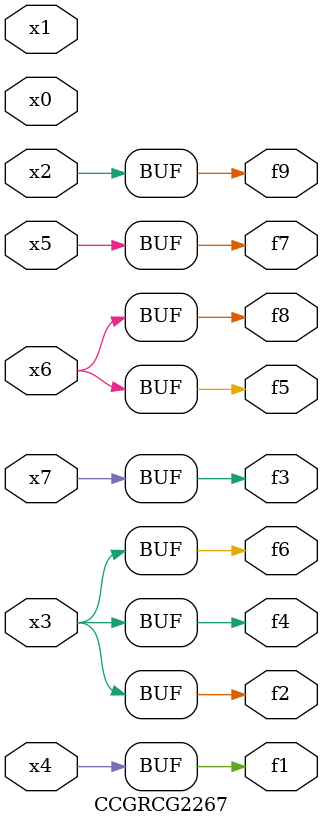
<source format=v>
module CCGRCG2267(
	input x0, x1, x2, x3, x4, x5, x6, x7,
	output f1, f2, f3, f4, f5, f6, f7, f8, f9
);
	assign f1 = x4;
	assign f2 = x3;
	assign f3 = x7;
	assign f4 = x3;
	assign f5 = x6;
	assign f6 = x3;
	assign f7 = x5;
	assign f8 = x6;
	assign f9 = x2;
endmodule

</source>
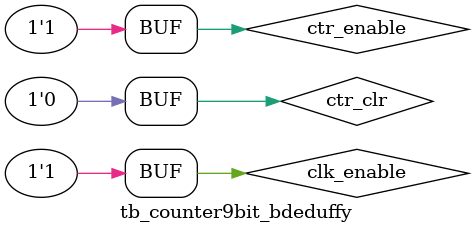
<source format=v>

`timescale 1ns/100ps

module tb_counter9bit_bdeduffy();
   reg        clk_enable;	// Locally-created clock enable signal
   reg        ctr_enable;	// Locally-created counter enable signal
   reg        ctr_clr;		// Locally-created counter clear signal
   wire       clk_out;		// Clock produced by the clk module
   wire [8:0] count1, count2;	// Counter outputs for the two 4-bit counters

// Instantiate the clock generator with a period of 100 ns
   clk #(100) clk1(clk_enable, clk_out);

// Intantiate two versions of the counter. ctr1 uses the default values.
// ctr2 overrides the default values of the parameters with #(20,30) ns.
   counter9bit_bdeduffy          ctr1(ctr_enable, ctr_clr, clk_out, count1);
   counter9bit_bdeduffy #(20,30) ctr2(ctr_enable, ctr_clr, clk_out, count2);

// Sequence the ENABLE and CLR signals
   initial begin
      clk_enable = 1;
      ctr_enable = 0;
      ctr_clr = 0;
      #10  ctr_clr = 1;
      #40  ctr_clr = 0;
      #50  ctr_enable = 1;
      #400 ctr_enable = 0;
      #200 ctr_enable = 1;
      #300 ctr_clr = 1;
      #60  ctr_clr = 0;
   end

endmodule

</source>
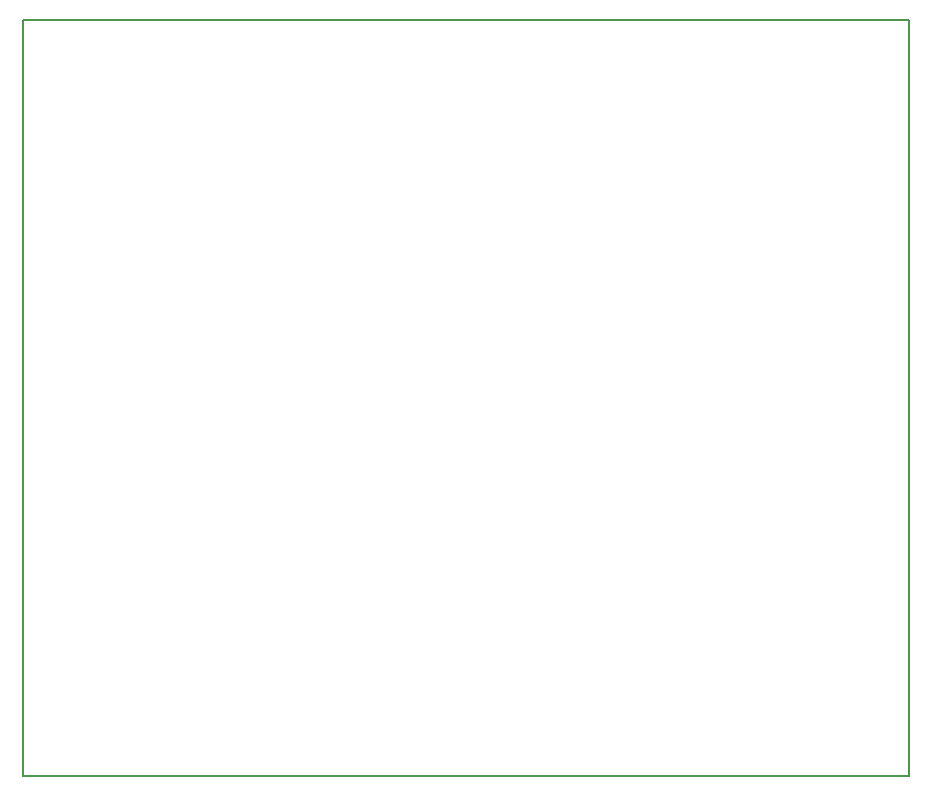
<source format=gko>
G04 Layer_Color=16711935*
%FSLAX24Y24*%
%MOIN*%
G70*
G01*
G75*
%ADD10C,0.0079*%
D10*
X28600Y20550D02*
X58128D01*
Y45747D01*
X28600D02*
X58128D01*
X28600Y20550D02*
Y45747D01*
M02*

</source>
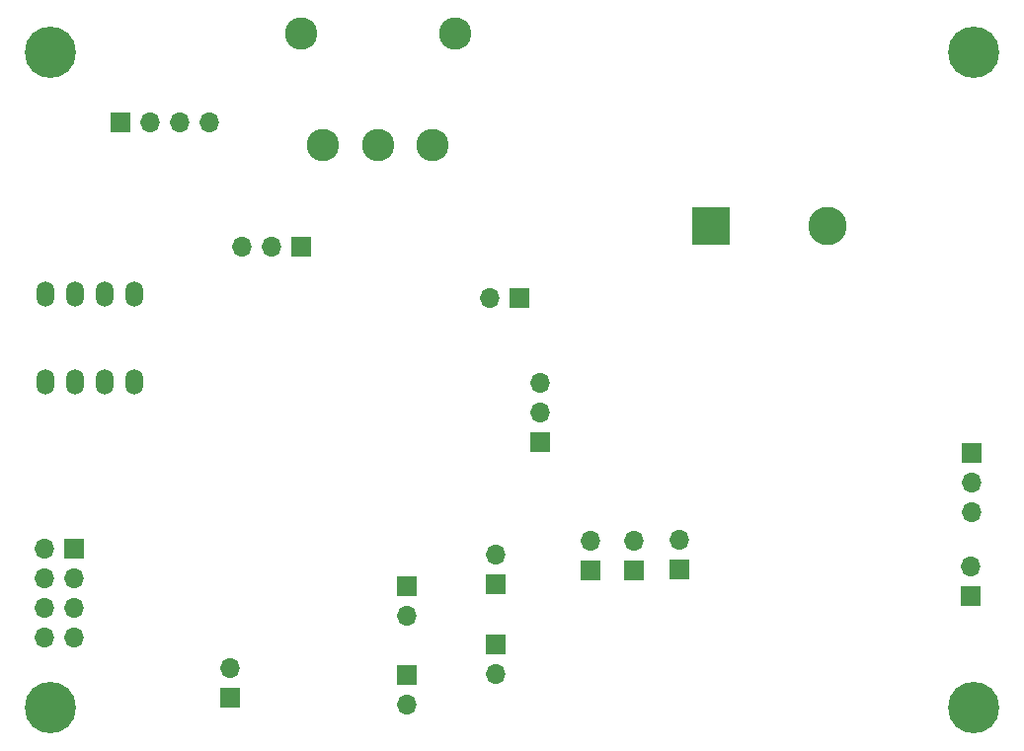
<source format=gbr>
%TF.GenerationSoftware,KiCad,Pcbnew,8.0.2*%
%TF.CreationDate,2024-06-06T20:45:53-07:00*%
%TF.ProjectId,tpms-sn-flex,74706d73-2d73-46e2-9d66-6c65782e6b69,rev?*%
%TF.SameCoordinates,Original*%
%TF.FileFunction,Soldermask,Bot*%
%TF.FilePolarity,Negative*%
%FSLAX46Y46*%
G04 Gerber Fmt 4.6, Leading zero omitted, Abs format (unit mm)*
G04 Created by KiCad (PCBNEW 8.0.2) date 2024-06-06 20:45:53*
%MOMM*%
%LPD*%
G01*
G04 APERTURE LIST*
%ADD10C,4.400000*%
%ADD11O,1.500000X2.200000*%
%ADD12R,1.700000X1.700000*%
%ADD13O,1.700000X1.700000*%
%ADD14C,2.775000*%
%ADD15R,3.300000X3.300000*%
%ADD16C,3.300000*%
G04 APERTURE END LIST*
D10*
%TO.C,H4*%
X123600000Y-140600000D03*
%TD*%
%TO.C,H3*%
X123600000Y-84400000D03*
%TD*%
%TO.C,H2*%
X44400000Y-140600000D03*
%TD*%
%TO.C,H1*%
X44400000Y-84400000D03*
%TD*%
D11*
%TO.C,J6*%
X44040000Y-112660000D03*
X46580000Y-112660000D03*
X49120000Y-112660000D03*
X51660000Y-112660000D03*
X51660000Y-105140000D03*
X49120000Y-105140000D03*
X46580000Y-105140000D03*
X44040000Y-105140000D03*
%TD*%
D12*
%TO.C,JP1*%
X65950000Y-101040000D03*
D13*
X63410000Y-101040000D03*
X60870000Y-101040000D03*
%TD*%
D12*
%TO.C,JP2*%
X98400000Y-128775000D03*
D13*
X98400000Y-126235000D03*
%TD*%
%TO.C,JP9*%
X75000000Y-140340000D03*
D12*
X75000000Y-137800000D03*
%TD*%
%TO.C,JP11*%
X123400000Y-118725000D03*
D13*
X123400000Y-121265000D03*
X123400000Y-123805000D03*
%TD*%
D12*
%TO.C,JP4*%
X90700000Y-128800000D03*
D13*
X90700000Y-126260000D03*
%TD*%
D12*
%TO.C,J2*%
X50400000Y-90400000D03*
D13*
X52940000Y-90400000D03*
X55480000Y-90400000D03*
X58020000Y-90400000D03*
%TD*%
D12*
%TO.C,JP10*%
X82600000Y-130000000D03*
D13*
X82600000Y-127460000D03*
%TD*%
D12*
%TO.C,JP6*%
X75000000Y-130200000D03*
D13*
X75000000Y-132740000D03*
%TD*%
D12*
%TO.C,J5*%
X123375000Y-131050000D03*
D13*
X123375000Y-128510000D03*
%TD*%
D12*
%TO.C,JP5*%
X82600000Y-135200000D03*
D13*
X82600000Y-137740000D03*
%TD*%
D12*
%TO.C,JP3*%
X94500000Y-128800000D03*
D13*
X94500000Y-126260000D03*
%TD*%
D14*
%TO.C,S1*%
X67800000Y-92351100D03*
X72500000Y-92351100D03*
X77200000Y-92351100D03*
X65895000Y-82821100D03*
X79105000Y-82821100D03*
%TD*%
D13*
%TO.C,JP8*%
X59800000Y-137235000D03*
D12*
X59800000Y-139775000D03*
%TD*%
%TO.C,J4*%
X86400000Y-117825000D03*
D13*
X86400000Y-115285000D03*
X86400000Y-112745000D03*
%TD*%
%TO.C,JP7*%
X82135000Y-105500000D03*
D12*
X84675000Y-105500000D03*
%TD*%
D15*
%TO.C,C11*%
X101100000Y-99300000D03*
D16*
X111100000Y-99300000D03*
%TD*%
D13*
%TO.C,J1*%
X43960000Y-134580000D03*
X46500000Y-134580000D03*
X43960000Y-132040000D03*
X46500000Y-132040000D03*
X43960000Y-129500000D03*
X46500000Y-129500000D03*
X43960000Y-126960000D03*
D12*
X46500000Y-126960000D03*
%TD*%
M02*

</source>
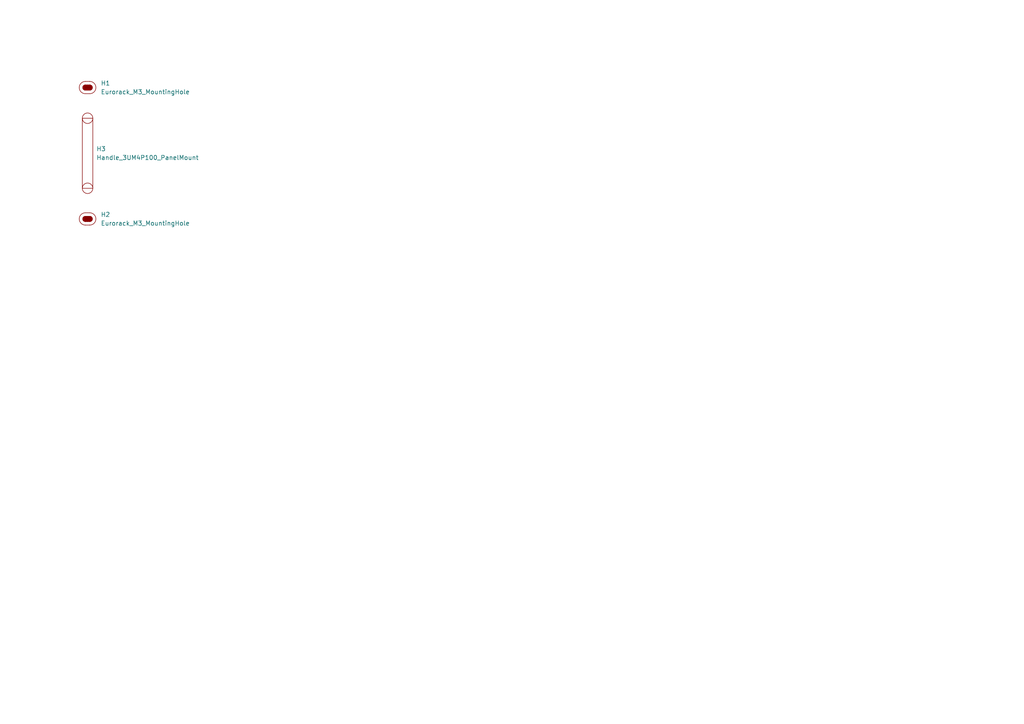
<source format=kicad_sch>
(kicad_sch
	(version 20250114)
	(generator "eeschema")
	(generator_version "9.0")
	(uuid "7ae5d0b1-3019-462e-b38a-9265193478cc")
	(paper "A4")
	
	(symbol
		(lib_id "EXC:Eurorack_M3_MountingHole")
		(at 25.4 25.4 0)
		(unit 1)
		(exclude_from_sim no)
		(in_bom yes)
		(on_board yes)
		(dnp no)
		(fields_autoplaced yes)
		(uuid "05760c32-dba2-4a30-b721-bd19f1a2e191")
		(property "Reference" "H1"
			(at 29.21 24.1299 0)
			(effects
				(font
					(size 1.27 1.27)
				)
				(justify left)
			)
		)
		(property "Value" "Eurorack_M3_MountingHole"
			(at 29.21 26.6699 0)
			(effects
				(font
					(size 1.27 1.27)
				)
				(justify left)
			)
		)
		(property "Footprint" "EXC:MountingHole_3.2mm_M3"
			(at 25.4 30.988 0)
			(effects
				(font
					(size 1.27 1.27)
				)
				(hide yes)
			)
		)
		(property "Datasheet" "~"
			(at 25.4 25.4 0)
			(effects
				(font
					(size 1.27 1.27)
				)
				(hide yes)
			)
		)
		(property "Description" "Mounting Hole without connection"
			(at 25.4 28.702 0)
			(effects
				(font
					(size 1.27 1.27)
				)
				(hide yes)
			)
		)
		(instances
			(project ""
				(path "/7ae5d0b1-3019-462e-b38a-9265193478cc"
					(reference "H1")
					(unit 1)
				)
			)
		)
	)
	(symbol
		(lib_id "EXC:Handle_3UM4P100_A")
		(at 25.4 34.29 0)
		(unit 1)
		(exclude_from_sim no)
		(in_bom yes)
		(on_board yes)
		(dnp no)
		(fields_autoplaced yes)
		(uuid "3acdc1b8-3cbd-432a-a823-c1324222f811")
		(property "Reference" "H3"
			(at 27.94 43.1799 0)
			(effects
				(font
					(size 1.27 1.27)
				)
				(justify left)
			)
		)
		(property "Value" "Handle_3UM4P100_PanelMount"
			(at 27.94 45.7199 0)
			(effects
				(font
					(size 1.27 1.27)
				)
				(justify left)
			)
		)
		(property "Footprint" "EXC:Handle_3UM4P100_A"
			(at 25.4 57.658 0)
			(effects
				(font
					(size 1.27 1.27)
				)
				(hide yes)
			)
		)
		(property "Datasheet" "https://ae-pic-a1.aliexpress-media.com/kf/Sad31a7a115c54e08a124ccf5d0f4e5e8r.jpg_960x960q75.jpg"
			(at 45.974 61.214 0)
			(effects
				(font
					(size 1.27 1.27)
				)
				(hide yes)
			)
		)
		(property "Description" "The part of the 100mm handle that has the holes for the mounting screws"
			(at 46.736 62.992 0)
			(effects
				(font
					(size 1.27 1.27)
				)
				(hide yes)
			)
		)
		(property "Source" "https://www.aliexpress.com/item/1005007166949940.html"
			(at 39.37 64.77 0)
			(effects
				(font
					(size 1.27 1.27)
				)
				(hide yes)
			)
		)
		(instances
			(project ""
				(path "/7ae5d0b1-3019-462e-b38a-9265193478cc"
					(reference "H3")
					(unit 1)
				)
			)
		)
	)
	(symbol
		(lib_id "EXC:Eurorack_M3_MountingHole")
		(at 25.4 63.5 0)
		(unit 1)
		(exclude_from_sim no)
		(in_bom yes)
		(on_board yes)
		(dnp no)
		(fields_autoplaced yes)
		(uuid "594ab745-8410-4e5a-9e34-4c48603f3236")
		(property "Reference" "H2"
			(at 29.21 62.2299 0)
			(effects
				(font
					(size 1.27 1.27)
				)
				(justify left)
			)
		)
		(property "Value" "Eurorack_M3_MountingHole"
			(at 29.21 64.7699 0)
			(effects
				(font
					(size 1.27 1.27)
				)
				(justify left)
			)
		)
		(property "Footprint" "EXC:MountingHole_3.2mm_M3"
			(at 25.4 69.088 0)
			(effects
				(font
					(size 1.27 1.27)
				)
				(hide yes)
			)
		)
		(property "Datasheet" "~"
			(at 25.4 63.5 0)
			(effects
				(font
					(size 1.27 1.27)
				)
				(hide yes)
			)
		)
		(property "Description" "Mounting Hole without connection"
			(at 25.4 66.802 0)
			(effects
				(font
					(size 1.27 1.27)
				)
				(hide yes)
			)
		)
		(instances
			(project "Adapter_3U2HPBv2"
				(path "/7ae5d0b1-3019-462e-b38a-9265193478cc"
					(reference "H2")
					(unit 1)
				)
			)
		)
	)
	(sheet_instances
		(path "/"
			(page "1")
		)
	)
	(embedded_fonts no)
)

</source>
=====
TASK STATEMENT: Return exactly the stretch above whose first line contains "assign f9 = x2;" and whose last line contains "the clk module", and nothing outside it. The pictures should not appear.

FINISHED EXERCISE:
	assign f9 = x2;
endmodule

</source>
<source format=v>

`timescale 1ns/100ps

module tb_counter9bit_bdeduffy();
   reg        clk_enable;	// Locally-created clock enable signal
   reg        ctr_enable;	// Locally-created counter enable signal
   reg        ctr_clr;		// Locally-created counter clear signal
   wire       clk_out;		// Clock produced by the clk module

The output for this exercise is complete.